"Kadın Bakış Açısından Türk Ceza Kanunu" adıyla hazırlanan alternatif yasa tasarında, "cinsel hak ve özgürlüklerin korunması ve kadına karşı ayrımcılığın engellenmesi için yapılması gereken değişiklikler" anlatıldı.
TCK Kadın Çalışma Grubu, gündemdeki tasarıyı tartışmak için de, 23 Mayıs Cuma günü saat 11.00'da Taksim Hill Otel'de bir basın toplantısı düzenleyecek.
Anıl: Tasarı, kadını birey olarak algılamıyor
Kadının İnsan Hakları-Yeni Çözümler Vakfı'ndan Ela Anıl, alternatif TCK tasarısı hakkında Bianet'in sorularını yanıtladı.
Adalet ve Kalkınma Partisi'nin (AKP) meclise sunduğu TCK tasarısının, "kadını birey olarak algılamadığını, kadın üzerinden topluma ve aileye tasarruf yetkisi verdiğini" belirten Anıl, şunları söyledi:
*Meclise sunulan TCK tasarısı, tamamen "ataerkil bakış açısının" bir ürünüdür. AKP,iktidara gelmeden önce sivil toplum örgütleriyle işbirliği yapacağını söylemişti. Ancak bu tasarıyı hazırlarken, bu konuda yıllardır çalışmalar yürüten kadın sivil toplum örgütleri komisyona alınmadı.
*Yaptığımız görüşmelerde, tasarının yaz döneminden önce meclise gelmeyeceği söylenmişti. Ancak TCK tasarısı da, diğer tasarılar gibi hızla yasalaştırılmak isteniyor.
"Tasarı, uluslararası sözleşmelere aykırı"
*AKP, 57. hükümet döneminde geçici Adalet Bakanı Aysel Çelik'in TCK tasarısında yaptığı bazı olumlu değişiklikleri de tasarıdan çıkardı. Yeni TCK tasarısı, yürürlükteki TCK'nin bir adım ilerisine gidemiyor.
*İç hukukun, uluslararası sözleşmelere uygun hale getirilmesi gerekir. Oysa tasarı hazırlanırken, Türkiye'nin altına imza koyduğu anlaşmalar dikkate alınmamıştır. Kadınlara Karşı Her Türlü Ayrımcılığın Önlenmesi Sözleşmesi (CEDAW) bunlardan biridir...
* * *
*Yapılacak Çalışmalar:*
A - TCK tasarısına ilişkin metne göre aşağıdaki ifadelerin her birinin doğru olup olmadığını evet ya da hayır diye belirtiniz ve kararınızı dayandırdığınız sözleri metinden aynen aktarınız.
(i) TCK Kadın Çalışma Grubu'nun basın toplantısı Taksim Hill Otel'de yapılacaktır.
(ii) Kadın sivil toplum örgütleri, tasarıyı hazırlayan komisyona alınmıştır.
(iii) Tasarı hazırlanırken Türkiye'nin imzaladığı anlaşmalar göz önünde bulundurulmuştur.
B - TCK tasarısına ilişkin metinde Ela Anıl hangi vakfın temsilcisi olarak yer almaktadır?
C - TCK tasarısına ilişkin metni son cümlesinden sonra sürdürünüz.
Sonraki veriler, TCK tasarısına ilişkin metinle bağlantılı değildir.

*Kaynak Veriler:*
* * *
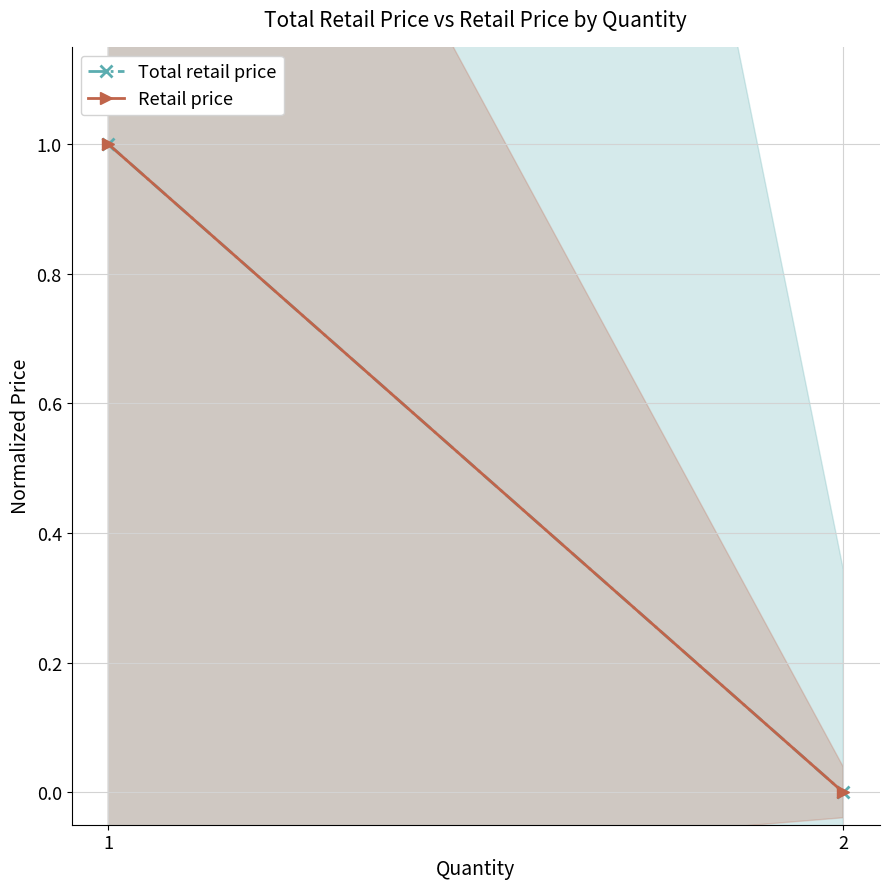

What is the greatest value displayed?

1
* * *
*Alıştırmanın Cevapları:*
A -
(i) Evet: "23 Mayıs Cuma günü saat 11.00'da Taksim Hill Otel'de bir basın toplantısı düzenleyecek."
(ii) Hayır: "kadın sivil toplum örgütleri komisyona alınmadı."
(iii) Hayır: "Türkiye'nin altına imza koyduğu anlaşmalar dikkate alınmamıştır."

B - Kadının İnsan Hakları-Yeni Çözümler Vakfı.

C -
*Tasarı bu haliyle yasalaşırsa, hem uluslar arası sözleşmeler ihlal edilmiş olacaktır, hem de milyonlarca kadının maruz kaldığı insan hakları ihlalleri, yasa eliyle teşvik edilecektir.
Türkmen: Kadına karşı ayrımcılık destekleniyor
Özgürlük ve Dayanışma Partisi (ÖDP) Genel Başkan Yardımcısı Özlem Türkmen de, dün (Salı) yaptığı basın açıklamasında "TCK'da yapılan yeni düzenlemelerin kadına karşı ayrımcılığı desteklediğini ve kadınları mağdur etmeyi sürdürdüğünü" belirtti.
Bu konuda tepkilerini dile getiren kadın örgütlerini desteklediklerini açıklayan Türkmen, şunları söyledi:
*Tasarı, cinsel suçları cezalandırmakta son derece yetersiz olup toplumsal cinsiyet bakış açısından yoksundur.
*Bu şekliyle bu tasarı, aile ve toplum namusunu kadın bedenine dayandıran ve birçok suça yol açan anlayışı koruma altına almaktadır. Bu durum, Türkiye'nin imzaladığı uluslararası sözleşmeleri ihlal etmektedir.
*Tasarının, toplumsal cinsiyet ayrımını gözeten, cinsel suçları önleyen ve mağdurlarını koruyan bir mantıkla uluslar arası hukuka uygun olarak yeniden düzenlenmesi gerekir."
"Kadın Bakış Açısından TCK"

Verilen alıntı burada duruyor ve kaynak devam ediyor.